Bijbouwen nieuwe woningen cruciaal
De meeste starters benadrukken dat er veel meer voor nodig is om hun kansen op de huizenmarkt écht te verbeteren. Zo geeft maar liefst 40 procent aan dat het bijbouwen van woningen cruciaal is, om het aanbod van betaalbare woningen te vergroten. Bijna een derde zegt dat de financieringsnormen verhoogd moeten worden, zodat meer starters kunnen instromen op de woningmarkt. Zo blijkt uit het onderzoek dat zes op de tien starters extra middelen inbrengen om een woning te kunnen kopen. Bij ruim één op de vijf starters (21 procent) helpen de ouders mee door middel van een schenking en bij 6 procent staan de ouders zelfs garant voor de hypotheek.
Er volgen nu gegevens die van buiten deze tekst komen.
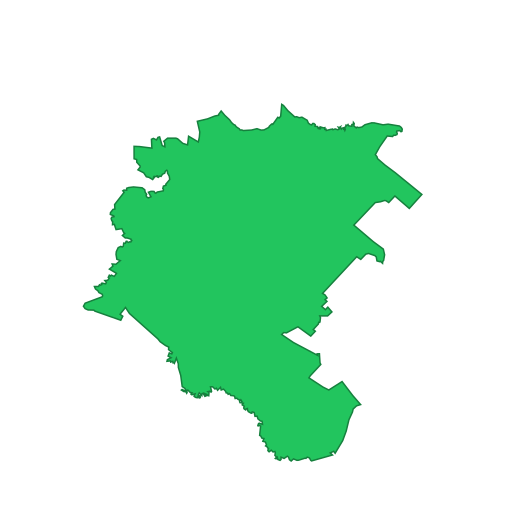 outline of Juárez, Chiapas, Mexico, rotated 114°
{"feature_id": "50627088B99297205497031", "entity_name": "Juárez", "entity_type": "district", "adm_level": 2, "iso_a3": "MEX", "parent_name": "Mexico", "parent_adm1": "Chiapas", "projection": "robinson", "projection_center": [-93.174, 17.701], "detail": "fine", "context": "isolated", "style": "filled", "palette": "green", "viewbox_px": 512, "rotation_deg": 114, "n_neighbors": 0, "source": "geoboundaries", "source_scale": "gbopen_adm2", "svg_char_len": 6138}
<svg xmlns="http://www.w3.org/2000/svg" viewBox="0 0 512 512"><g transform="rotate(114 256 256)"><path d="M123.3,162.6L120.4,175.4L117.6,184.6L116.1,185.8L114.9,188.2L105.8,187.4L93.0,184.9L91.3,179.8L89.7,179.4L89.2,178.0L87.7,176.6L86.4,176.9L85.7,178.0L84.6,178.2L83.0,175.8L83.5,174.1L82.8,173.4L80.6,174.0L79.5,175.5L78.9,177.8L81.8,188.9L84.5,193.3L86.3,202.1L87.3,204.5L91.7,209.8L95.2,211.8L97.0,214.5L97.1,216.1L98.2,216.5L97.4,219.5L95.0,220.2L94.4,221.3L96.1,220.7L96.9,221.9L98.5,221.2L99.4,224.3L98.5,225.4L99.3,225.6L99.9,227.1L101.2,226.5L102.5,227.4L104.0,225.9L105.1,225.9L104.2,226.7L104.6,227.4L103.2,228.1L104.0,229.1L105.2,229.6L104.5,230.1L105.2,231.6L103.7,231.5L104.8,232.3L104.9,233.1L106.0,231.5L107.4,232.6L107.7,235.3L109.3,237.1L108.7,238.5L109.3,237.8L109.6,238.9L112.8,242.9L111.6,243.7L112.3,244.7L110.7,245.3L111.5,246.5L111.9,249.8L113.3,248.8L113.9,249.2L114.1,250.4L113.0,250.1L113.8,251.7L112.7,252.4L113.5,254.8L111.9,255.3L111.4,257.0L111.9,258.1L113.6,258.5L113.8,260.2L113.3,262.2L111.2,264.4L110.5,270.5L112.1,272.8L112.2,275.5L113.2,277.1L110.3,286.0L107.3,292.1L107.0,294.2L118.3,290.3L120.5,291.0L120.4,292.5L128.9,294.2L128.7,294.9L129.1,295.4L132.3,296.7L133.2,296.5L137.5,299.9L138.9,302.5L139.3,306.9L142.8,311.4L146.6,318.7L146.6,320.2L147.4,321.7L146.6,323.0L146.0,326.6L144.9,328.4L145.0,329.8L144.0,332.7L142.3,335.6L140.2,341.7L137.7,346.8L141.7,347.7L142.6,347.4L145.0,350.7L150.4,356.0L156.8,364.4L165.6,357.8L170.5,356.1L175.3,355.1L174.0,366.3L182.3,363.7L182.9,368.7L180.8,375.3L180.9,377.0L184.3,384.7L188.7,386.9L189.7,385.5L193.3,383.7L193.3,386.6L186.4,392.5L187.5,393.8L190.4,394.1L190.3,397.6L191.9,399.0L199.8,395.0L203.4,406.9L205.4,412.0L216.8,406.9L216.4,404.3L218.9,403.0L220.9,398.5L221.9,398.0L225.3,398.9L225.7,392.4L228.2,388.4L227.7,385.7L228.2,381.5L225.8,380.9L225.7,381.6L224.7,381.5L224.1,379.5L223.0,379.1L222.8,378.4L223.9,377.9L223.9,377.2L222.2,376.5L221.9,375.1L219.3,374.7L217.5,373.1L215.4,373.3L213.9,372.4L214.4,371.5L216.3,370.5L218.4,367.7L221.2,365.9L227.1,367.6L228.0,367.0L229.8,369.0L232.3,368.6L232.6,367.7L234.2,367.2L237.7,372.2L239.4,373.1L239.6,373.6L238.5,375.5L239.6,378.2L241.5,380.2L244.6,376.0L246.8,378.1L246.4,380.1L245.2,381.1L244.1,381.0L242.8,383.2L240.7,384.6L240.0,387.8L242.7,395.9L245.2,400.1L246.7,401.7L248.5,400.9L249.5,403.5L250.6,404.2L251.5,402.4L266.5,406.1L270.5,404.0L271.6,405.6L275.6,406.6L277.3,406.0L277.2,402.3L277.8,401.7L279.3,403.6L280.8,403.5L282.5,402.0L282.8,401.0L285.8,399.8L284.7,398.3L288.8,394.6L285.6,389.7L288.6,386.2L288.8,385.2L291.6,386.4L292.7,382.8L291.9,380.8L291.5,377.0L292.2,376.8L292.3,375.8L294.0,376.0L294.5,377.3L295.4,377.9L295.5,379.4L295.0,379.9L295.4,380.6L297.5,380.5L298.0,382.1L301.2,381.2L302.2,381.9L302.2,383.4L304.4,385.3L308.8,385.4L311.5,384.5L315.6,381.8L315.4,378.1L320.5,380.6L321.8,384.2L323.5,382.6L327.6,384.6L328.6,376.4L332.3,377.2L332.3,380.4L333.5,380.7L333.2,382.2L335.6,382.3L335.9,381.0L338.6,381.7L339.9,384.1L341.0,382.0L342.6,382.0L343.3,385.3L344.1,384.6L343.7,385.6L344.5,386.1L345.1,385.5L346.1,386.5L346.0,387.3L347.9,387.5L349.6,391.2L351.4,389.3L352.1,386.3L353.3,384.6L353.5,380.9L354.7,379.9L355.8,379.9L368.6,392.9L372.1,393.2L373.6,390.7L373.6,387.5L371.4,382.1L371.9,380.8L369.7,353.4L365.2,353.2L364.5,356.5L356.1,354.3L360.0,348.2L371.6,312.0L373.3,308.7L374.6,302.3L374.7,298.7L377.1,297.8L378.2,293.1L379.7,293.1L379.8,295.8L383.2,295.6L383.5,292.2L386.7,294.8L388.4,294.5L386.6,291.4L387.6,290.8L386.1,289.2L387.4,288.3L386.9,287.4L387.2,286.9L381.7,287.2L386.0,283.2L389.4,281.6L395.7,276.2L405.3,270.3L405.9,266.9L407.8,265.4L408.2,265.9L408.0,269.2L408.8,269.6L409.2,266.8L408.5,264.8L409.6,263.5L408.8,263.4L406.7,264.7L406.2,263.6L407.4,260.7L407.0,258.8L408.6,259.2L408.9,258.2L406.7,255.6L409.3,255.6L409.6,254.8L409.7,253.1L409.1,251.4L407.8,252.1L407.4,251.7L408.5,249.6L407.7,249.4L406.5,250.2L406.7,251.7L406.2,252.3L404.1,252.2L405.6,248.7L403.7,249.3L402.5,248.1L402.5,244.8L403.4,245.3L403.8,247.3L405.0,245.6L403.2,243.9L402.9,242.3L399.8,243.4L399.5,244.8L398.4,243.4L398.6,241.7L397.8,241.5L394.0,244.4L393.1,242.5L394.2,239.4L392.9,238.4L394.3,236.5L390.4,235.0L392.6,233.3L390.8,231.5L392.0,228.7L393.2,227.6L392.8,226.2L393.7,225.2L392.5,224.1L393.7,222.3L392.7,219.4L393.1,218.3L394.7,217.1L393.7,215.6L394.3,214.1L394.1,212.8L395.4,211.9L393.5,211.4L394.7,209.6L396.3,210.4L395.7,207.7L397.6,208.1L398.0,205.7L399.8,205.4L400.5,204.7L400.8,202.9L399.7,202.8L398.8,201.8L400.2,201.1L401.3,199.7L401.6,196.5L401.3,195.9L400.4,196.3L399.9,195.9L399.7,194.0L402.9,191.7L401.9,189.8L404.0,188.0L404.9,184.9L404.5,183.2L407.1,181.6L407.4,185.0L408.0,185.5L410.1,185.4L410.4,185.0L409.4,183.7L409.5,182.6L418.4,179.7L418.5,178.4L420.0,176.6L419.5,174.5L422.5,174.4L422.1,171.7L424.3,169.6L425.6,170.0L425.8,168.2L426.6,167.3L426.7,166.3L428.6,166.2L429.5,165.0L429.5,164.3L427.2,163.1L428.1,160.7L426.9,159.2L427.8,158.4L430.5,157.6L431.3,155.4L433.1,156.0L433.1,155.1L431.3,154.7L433.0,153.3L432.9,150.9L431.7,150.4L429.6,151.3L429.5,148.0L426.1,145.9L426.5,144.5L428.5,142.6L429.0,140.5L426.1,139.2L426.0,135.5L425.2,134.0L420.8,129.0L420.6,128.1L418.9,127.4L418.7,125.1L420.4,122.9L420.6,121.9L406.7,105.2L405.7,108.1L402.8,105.6L404.0,103.5L389.4,101.7L379.2,102.4L367.8,104.5L359.4,104.4L356.3,105.0L352.0,103.2L349.2,100.0L344.1,110.9L335.7,126.3L348.8,135.0L348.5,141.5L345.8,158.1L343.3,157.7L328.7,152.7L327.5,154.1L319.5,158.3L320.5,160.3L321.7,159.3L321.5,162.3L319.8,186.7L317.3,200.6L314.7,199.6L313.8,196.9L303.6,188.9L306.9,173.4L300.6,171.2L299.9,173.8L292.8,171.4L291.1,171.8L290.7,170.8L290.0,170.8L286.1,172.0L284.8,173.4L281.6,166.2L276.2,163.9L273.5,169.6L276.8,170.8L275.3,175.5L268.6,172.7L267.8,175.2L265.4,174.0L263.5,177.1L263.1,180.0L215.7,163.7L216.5,158.9L209.6,156.4L207.9,154.2L207.3,147.6L207.9,145.8L211.3,143.5L210.9,140.7L210.3,140.3L211.2,137.4L209.4,138.0L208.2,137.6L202.6,139.0L197.9,142.5L195.2,154.7L188.0,179.2L158.7,168.8L155.8,164.3L153.1,161.3L152.6,159.8L153.2,156.5L144.7,153.5L150.2,135.3L132.3,129.5L123.3,162.6Z" fill="#22c55e" stroke="#15803d" stroke-width="1.5"/></g></svg>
“Hoewel de overheid maatregelen wil treffen om de positie van starters op de woningmarkt te verbeteren, is het maar de vraag of dit voldoende is. Door de afschaffing van de overdrachtsbelasting hebben starters minder eigen geld nodig om een woning te kopen. De kans is echter groot dat zij het geld dat zij hiermee besparen, zullen inzetten om over te bieden om hun kansen op een woning te vergroten. Dit kan de huizenprijzen nog meer gaan opdrijven. Aangezien beleggers straks een overdrachtsbelasting van 8 procent moeten betalen, bestaat daarnaast de kans dat ze dit doorberekenen in hogere huren. Hierdoor wordt het voor huurders nóg lastiger geld opzij te zetten om een woning te kunnen kopen”, benadrukt Michel van den Akker, algemeen directeur van De Hypotheker. “Dé oplossing voor het woningtekort is het bijbouwen van nieuwe woningen. Het plan van het kabinet om 290 miljoen euro extra uit te trekken voor de bouw van 51.000 woningen is een stap in de goede richting, maar er zal meer nodig zijn om de kansen van starters op de woningmarkt structureel te verbeteren.”